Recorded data
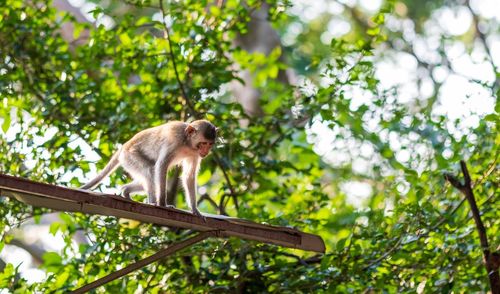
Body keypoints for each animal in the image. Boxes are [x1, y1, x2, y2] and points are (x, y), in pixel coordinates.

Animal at [81, 119, 218, 218]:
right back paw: (152, 202)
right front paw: (163, 204)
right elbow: (162, 165)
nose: (206, 151)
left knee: (147, 177)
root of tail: (123, 147)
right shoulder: (175, 140)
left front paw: (194, 209)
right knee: (150, 170)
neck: (188, 143)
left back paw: (125, 190)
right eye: (204, 143)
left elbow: (189, 176)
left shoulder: (195, 154)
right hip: (130, 157)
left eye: (210, 144)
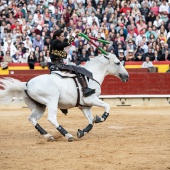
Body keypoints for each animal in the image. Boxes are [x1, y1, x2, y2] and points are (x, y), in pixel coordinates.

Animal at [0, 53, 128, 142]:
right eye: (117, 63)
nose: (126, 76)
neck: (92, 75)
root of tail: (26, 84)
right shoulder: (91, 99)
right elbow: (107, 106)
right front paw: (101, 118)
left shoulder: (84, 106)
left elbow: (91, 121)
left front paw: (81, 132)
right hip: (52, 101)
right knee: (51, 118)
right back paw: (68, 135)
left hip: (40, 106)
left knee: (32, 119)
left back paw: (49, 135)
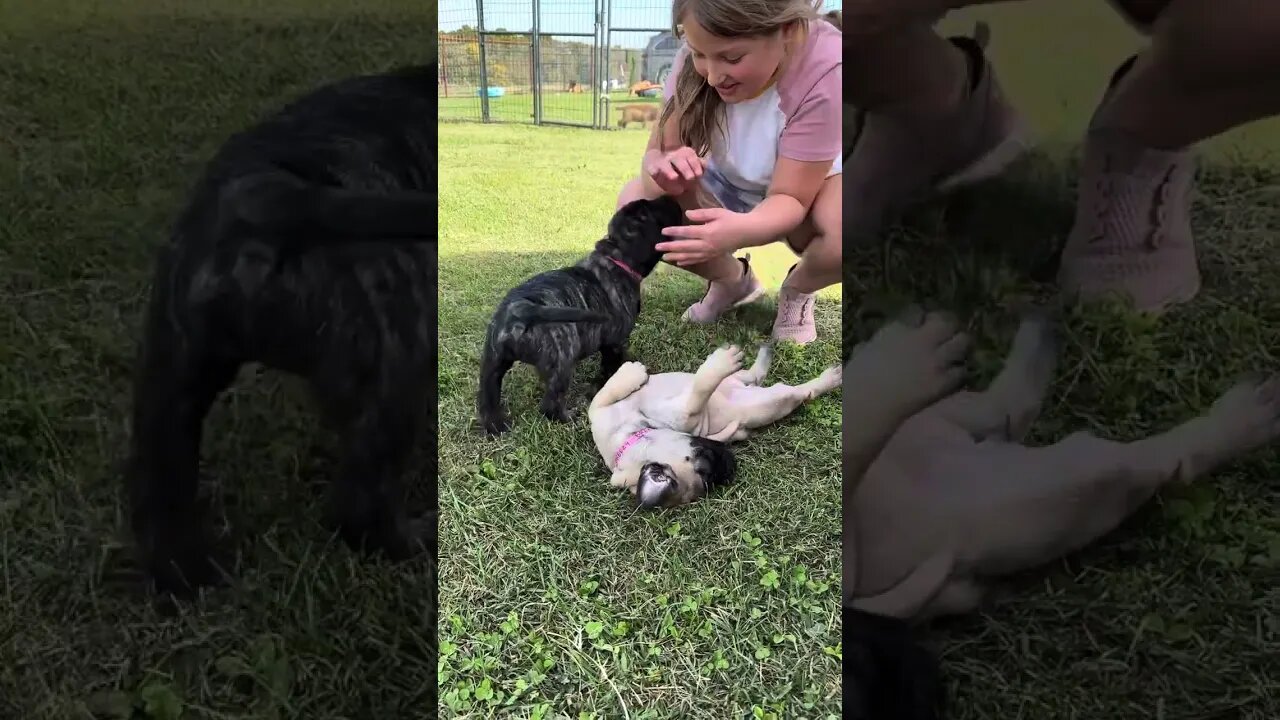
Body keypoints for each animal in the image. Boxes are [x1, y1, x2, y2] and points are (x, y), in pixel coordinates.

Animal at [126, 65, 440, 594]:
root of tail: (260, 187)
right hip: (405, 357)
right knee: (360, 510)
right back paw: (418, 540)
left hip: (169, 384)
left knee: (161, 512)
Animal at [478, 193, 680, 435]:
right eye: (647, 213)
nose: (670, 196)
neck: (616, 258)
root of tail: (520, 308)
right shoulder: (614, 342)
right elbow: (610, 368)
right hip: (563, 357)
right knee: (550, 405)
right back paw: (569, 419)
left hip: (491, 364)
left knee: (487, 400)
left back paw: (496, 426)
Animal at [586, 340, 839, 504]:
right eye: (706, 467)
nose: (730, 463)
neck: (628, 441)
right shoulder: (684, 416)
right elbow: (697, 397)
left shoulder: (603, 411)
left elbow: (603, 394)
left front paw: (629, 374)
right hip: (775, 399)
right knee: (802, 392)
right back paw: (829, 378)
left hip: (738, 380)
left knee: (751, 374)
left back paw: (761, 352)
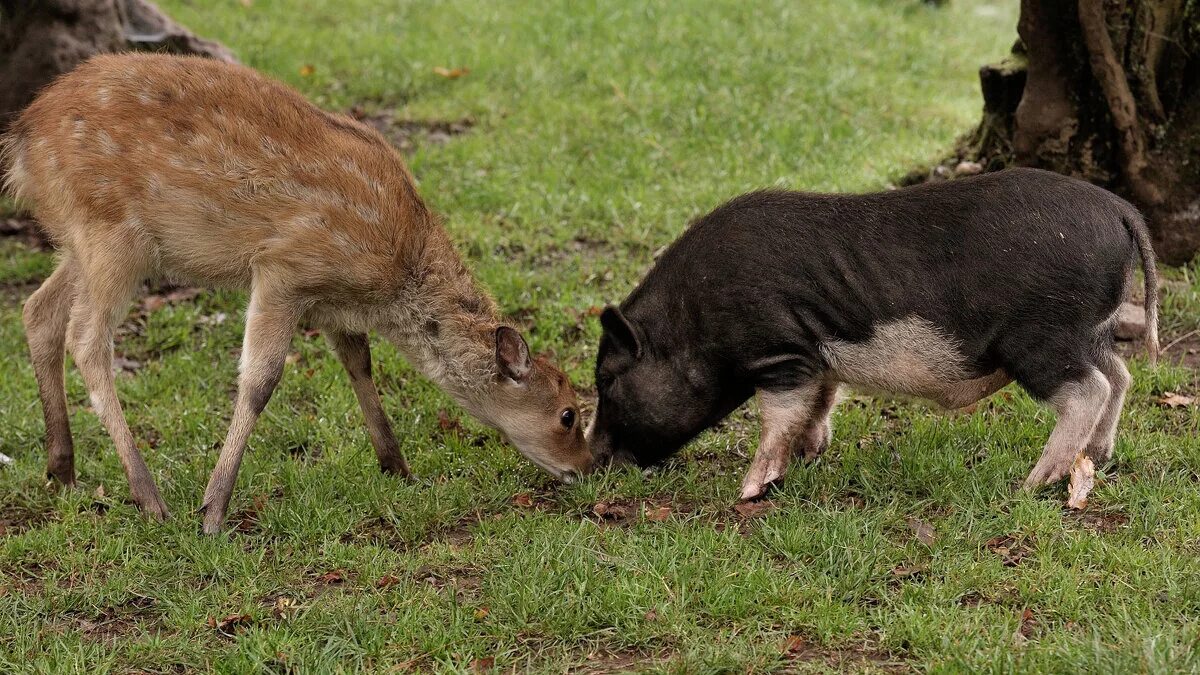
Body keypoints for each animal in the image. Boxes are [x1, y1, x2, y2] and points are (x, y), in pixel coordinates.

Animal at [3, 53, 595, 530]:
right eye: (569, 413)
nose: (587, 468)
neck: (395, 275)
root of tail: (23, 141)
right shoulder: (284, 268)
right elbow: (260, 380)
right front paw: (213, 511)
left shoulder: (329, 299)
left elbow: (358, 362)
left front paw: (397, 466)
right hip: (113, 234)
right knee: (86, 338)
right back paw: (150, 499)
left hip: (81, 241)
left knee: (38, 311)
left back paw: (62, 470)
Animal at [585, 165, 1156, 497]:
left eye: (607, 380)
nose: (591, 461)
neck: (692, 320)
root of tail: (1121, 210)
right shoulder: (814, 356)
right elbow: (819, 402)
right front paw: (810, 457)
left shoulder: (779, 352)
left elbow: (778, 417)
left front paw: (748, 491)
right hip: (1089, 328)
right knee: (1120, 375)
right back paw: (1099, 459)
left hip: (1042, 336)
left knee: (1089, 388)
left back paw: (1032, 483)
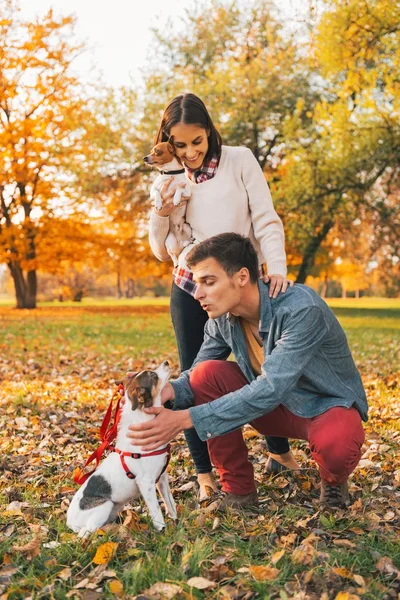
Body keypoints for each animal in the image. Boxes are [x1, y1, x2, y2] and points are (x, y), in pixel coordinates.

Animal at [67, 360, 177, 540]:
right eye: (152, 374)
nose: (167, 362)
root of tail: (69, 522)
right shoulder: (146, 483)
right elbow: (156, 512)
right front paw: (162, 531)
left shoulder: (162, 477)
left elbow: (170, 501)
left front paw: (175, 520)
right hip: (104, 506)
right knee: (85, 532)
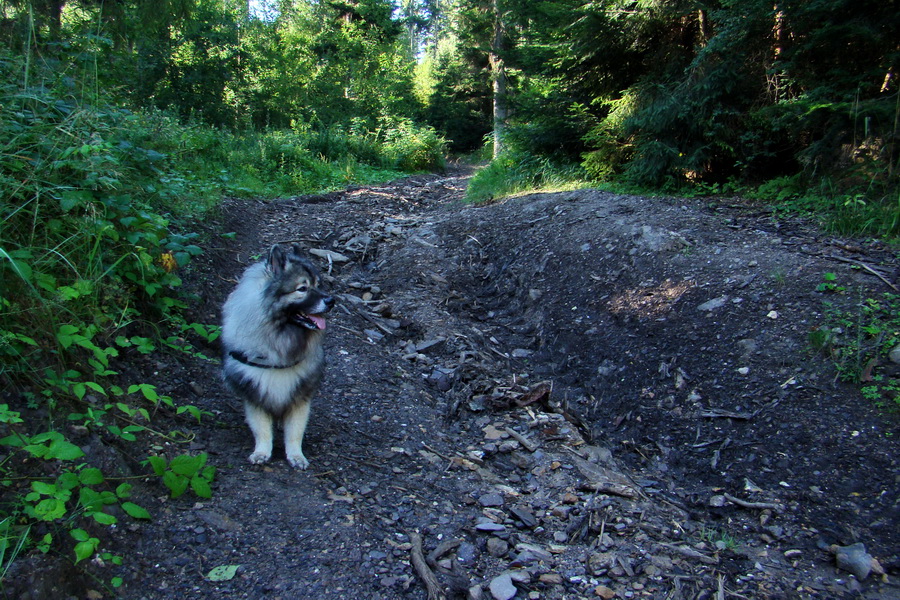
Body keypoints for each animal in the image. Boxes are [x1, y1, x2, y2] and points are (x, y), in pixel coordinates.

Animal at [223, 244, 336, 468]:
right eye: (302, 288)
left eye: (318, 284)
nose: (331, 301)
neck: (280, 337)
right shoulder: (255, 394)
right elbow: (262, 429)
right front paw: (261, 453)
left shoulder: (300, 396)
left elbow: (295, 432)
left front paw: (296, 456)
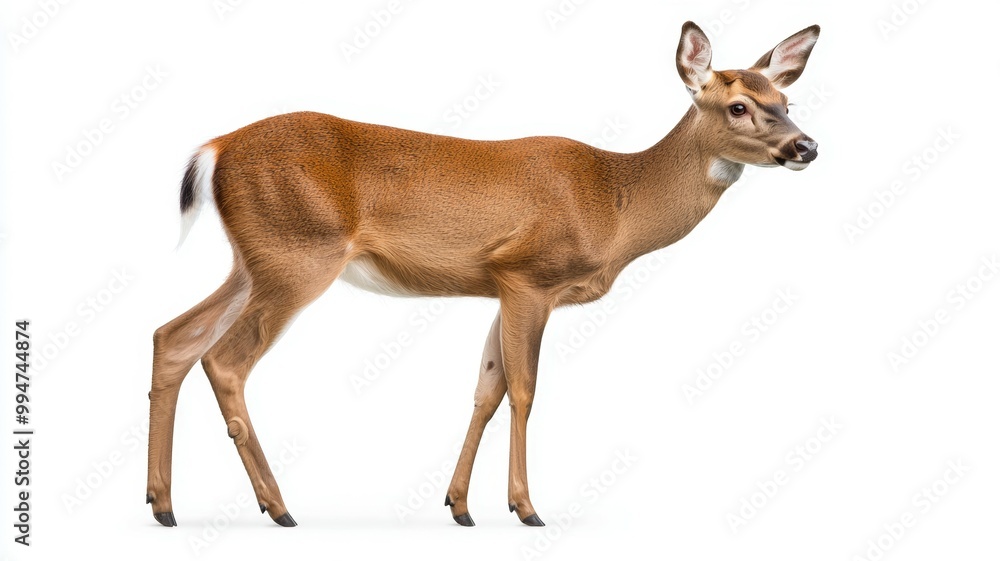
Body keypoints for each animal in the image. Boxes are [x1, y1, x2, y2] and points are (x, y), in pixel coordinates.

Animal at [146, 21, 820, 528]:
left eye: (786, 102)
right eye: (738, 105)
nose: (806, 146)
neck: (617, 201)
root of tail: (215, 148)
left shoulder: (498, 286)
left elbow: (486, 388)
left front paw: (460, 506)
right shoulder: (529, 275)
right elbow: (523, 389)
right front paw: (525, 507)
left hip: (253, 259)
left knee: (173, 336)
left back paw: (163, 504)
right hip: (298, 253)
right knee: (224, 359)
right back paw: (278, 506)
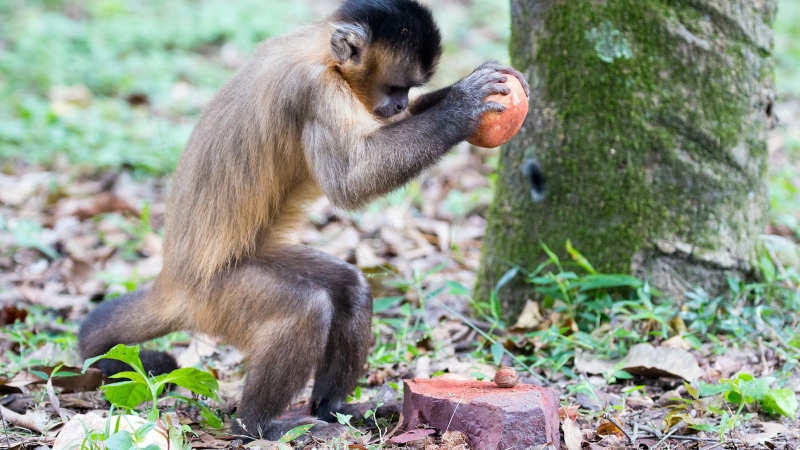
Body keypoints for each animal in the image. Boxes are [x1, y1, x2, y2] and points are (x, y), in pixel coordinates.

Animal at [78, 0, 528, 440]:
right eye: (396, 86)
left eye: (409, 91)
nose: (401, 104)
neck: (322, 54)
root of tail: (173, 281)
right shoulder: (316, 90)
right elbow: (352, 180)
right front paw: (462, 106)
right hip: (215, 299)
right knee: (306, 309)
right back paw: (256, 426)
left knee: (349, 288)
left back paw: (333, 408)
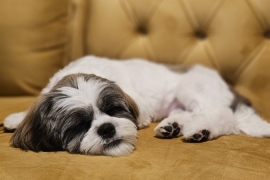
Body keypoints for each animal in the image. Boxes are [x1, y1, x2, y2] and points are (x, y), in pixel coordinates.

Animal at [3, 55, 270, 155]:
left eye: (113, 111)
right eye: (80, 124)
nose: (107, 128)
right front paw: (16, 118)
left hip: (192, 88)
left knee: (222, 116)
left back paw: (200, 130)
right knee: (192, 113)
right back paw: (173, 126)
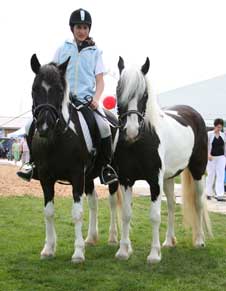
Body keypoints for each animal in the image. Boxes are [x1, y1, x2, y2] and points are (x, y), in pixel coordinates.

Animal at [28, 54, 119, 262]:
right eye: (35, 88)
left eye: (60, 90)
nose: (44, 126)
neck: (56, 139)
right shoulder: (45, 178)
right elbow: (48, 212)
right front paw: (48, 248)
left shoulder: (77, 176)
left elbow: (77, 213)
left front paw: (77, 253)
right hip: (89, 177)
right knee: (93, 202)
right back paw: (91, 238)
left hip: (111, 176)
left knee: (111, 202)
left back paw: (112, 238)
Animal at [115, 56, 212, 264]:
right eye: (119, 90)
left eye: (144, 94)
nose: (131, 131)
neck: (141, 141)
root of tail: (194, 113)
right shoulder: (126, 180)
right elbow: (126, 214)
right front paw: (123, 251)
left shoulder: (154, 181)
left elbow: (154, 216)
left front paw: (154, 254)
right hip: (168, 178)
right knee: (171, 205)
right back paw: (168, 241)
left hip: (198, 171)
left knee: (198, 202)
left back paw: (199, 240)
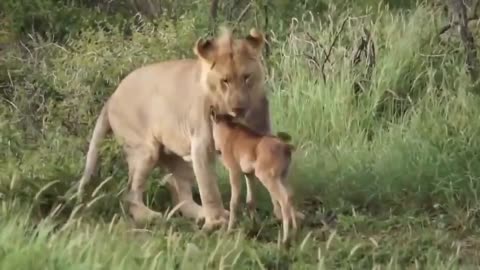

• _TASK REQUIREMENTS_
Each line above with the word "root" must be returned.

• _SOLUTION_
root of tail: (123, 147)
root of tail: (26, 84)
root of tail: (260, 187)
root of tail: (520, 308)
root of tail: (23, 141)
root of tail: (1121, 210)
root of tail: (69, 522)
root of tail: (215, 148)
root of tail: (173, 281)
root of tail: (194, 113)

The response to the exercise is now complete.